Accordingly, the following contains SOME of the salient considerations:

1.  “Minor” Exception or “Major” Exception -Need to Narrow Down the Scope of Exception: The preliminary title report may contain “minor” exceptions. Such exceptions may not reduce the value of the property and interfere with the current or intended use of the property. Nonetheless, to the extent possible, the buyer could obtain an endorsement to address such “minor” exceptions. Issues of potential concern include but are not limited to restrictions limiting the use of property, affirmative payment and indemnification obligations binding subsequent owners, long-term leases and third-party occupancies. As importantly, most of the exceptions contained in the preliminary report are very broad in scope. The buyer’s representatives should inquire into such exceptions and narrow, to the extent possible, such scope.
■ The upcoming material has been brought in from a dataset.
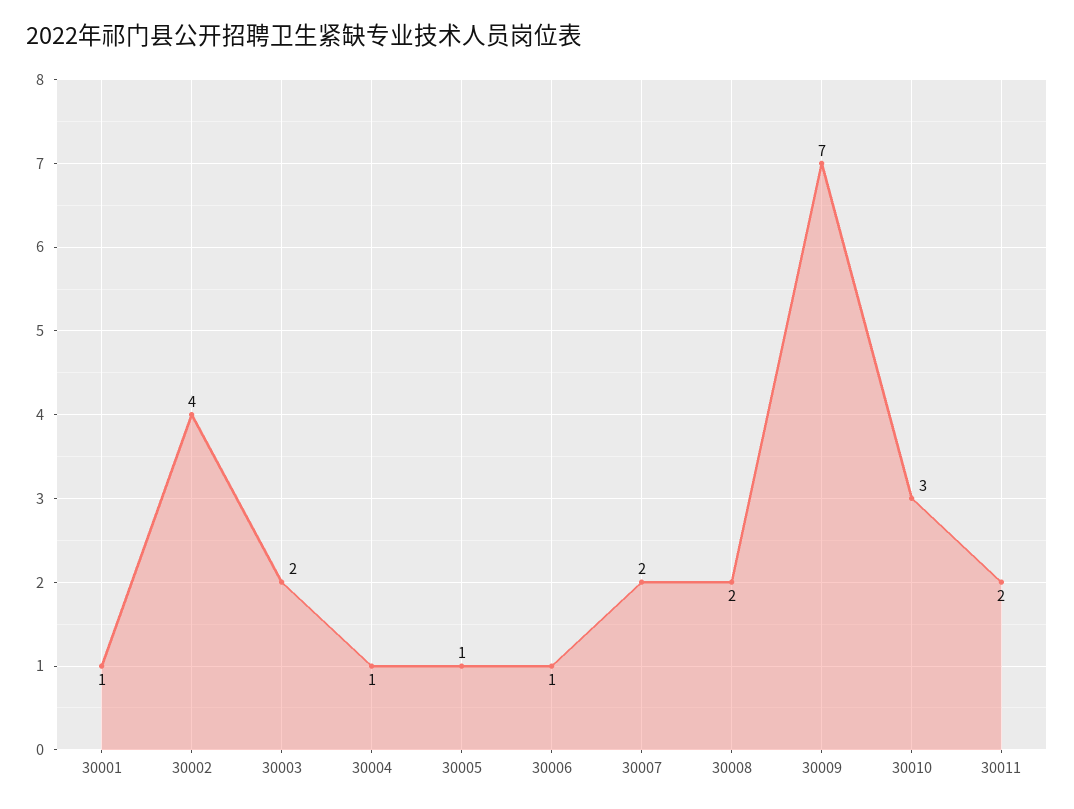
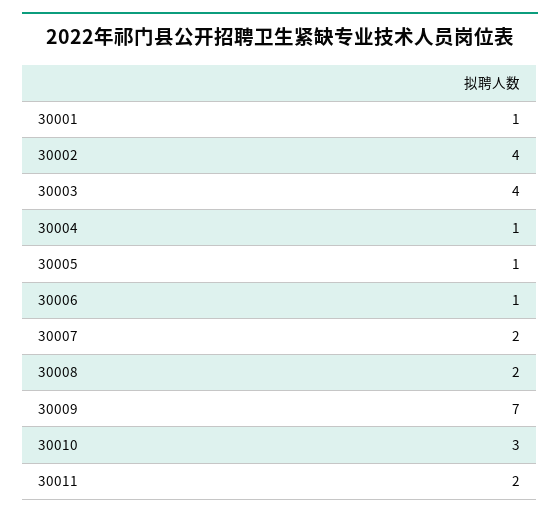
30003: 2 -> 4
2.  “Minor” Exception or “Major” Exception – Need to Conduct Careful Review of Coverage: Regardless of the type of exception or exclusion contained in the preliminary report, the buyer’s representatives need to carefully peruse the preliminary report to intelligently and prudently advise the buyer. The buyer’s representative, mostly attorneys, should parse the preliminary report and make the title company, to the extent possible and feasible, clarify definitions and request necessary and adequate endorsements.
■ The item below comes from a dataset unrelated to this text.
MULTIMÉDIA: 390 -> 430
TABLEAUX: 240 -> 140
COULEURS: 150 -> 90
3.  EASEMENTS: To discover easements and avoid any problems as to future problems arising out of who owns what or who is responsible for what, buyer’s representative should negotiate and execute an easement maintenance agreement in which the rights and obligations of the parties are articulated including but not limited to obligation for conducting maintenance and providing a mechanism for dispute resolution.



There are two types of title companies in California: title insurance companies and underwritten title companies.
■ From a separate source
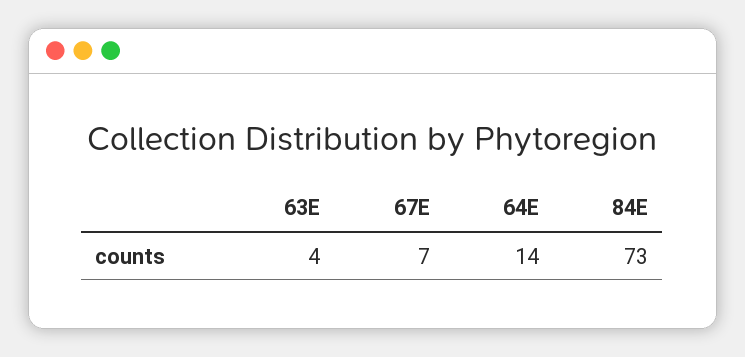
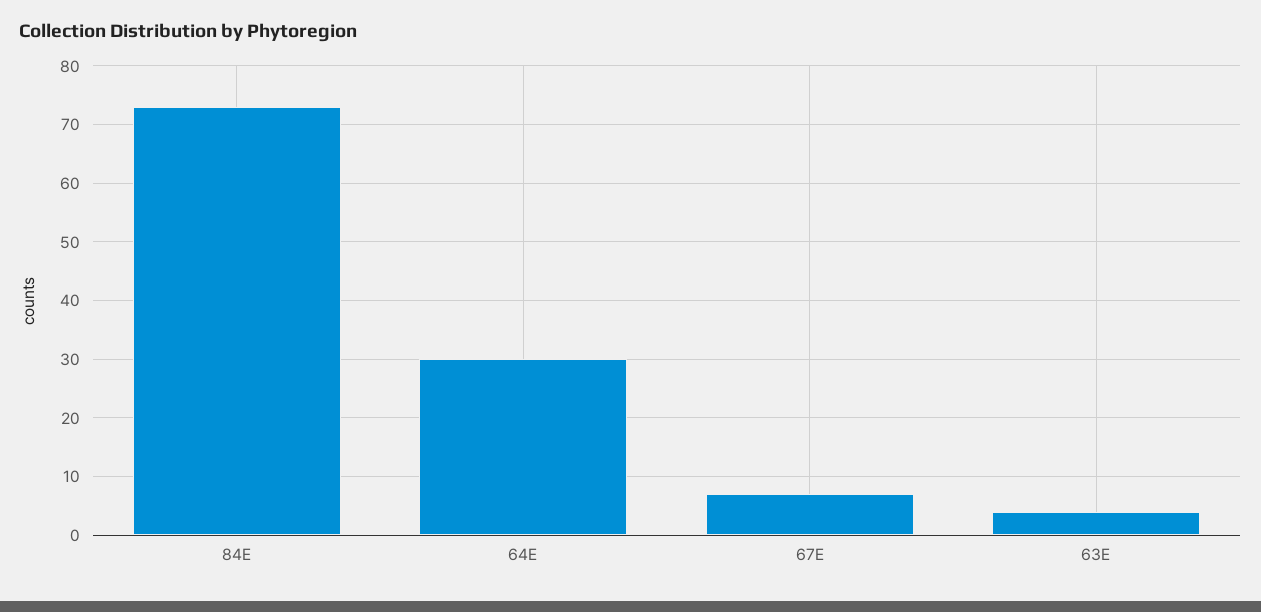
64E: 14 -> 30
Title insurance company is an insurer with specialty in real property ownership and liens. On the other hand, underwritten title company is an agent of title insurance companies. Underwritten title company countersigns and issues title insurance company’s title insurance and does title search, among other related duties. While title insurance company may issue its own insurance, underwritten title company may not issue its own insurance because it is not an insurer. Note, underwritten title companies MAY NOT have the word insurance in their name.

As importantly, some of the salient points to consider before selecting a title insurance company include, but not limited to:

  • The Insurer’s Financial Stability
  • The Cost of the Underlying Insurance
  • The Insurer’s Flexibility In Making Decisions
  • The Insurer’s Flexibility and Ability to Perform Within a Prescribed Time Frame
  • The Insurer’s Customer Service, Especially the Responsiveness and Professionalism of the Staff and Decision Makers
  • The Insurer’s Quality of Work



This Article Neither Supplants Nor Supplements the Breadth and Depth of Such Esoteric Topic. In fact, This Article ONLY Provides a Rather Rudimentary Synopsis of Such Esoteric Expansive Subject Matter.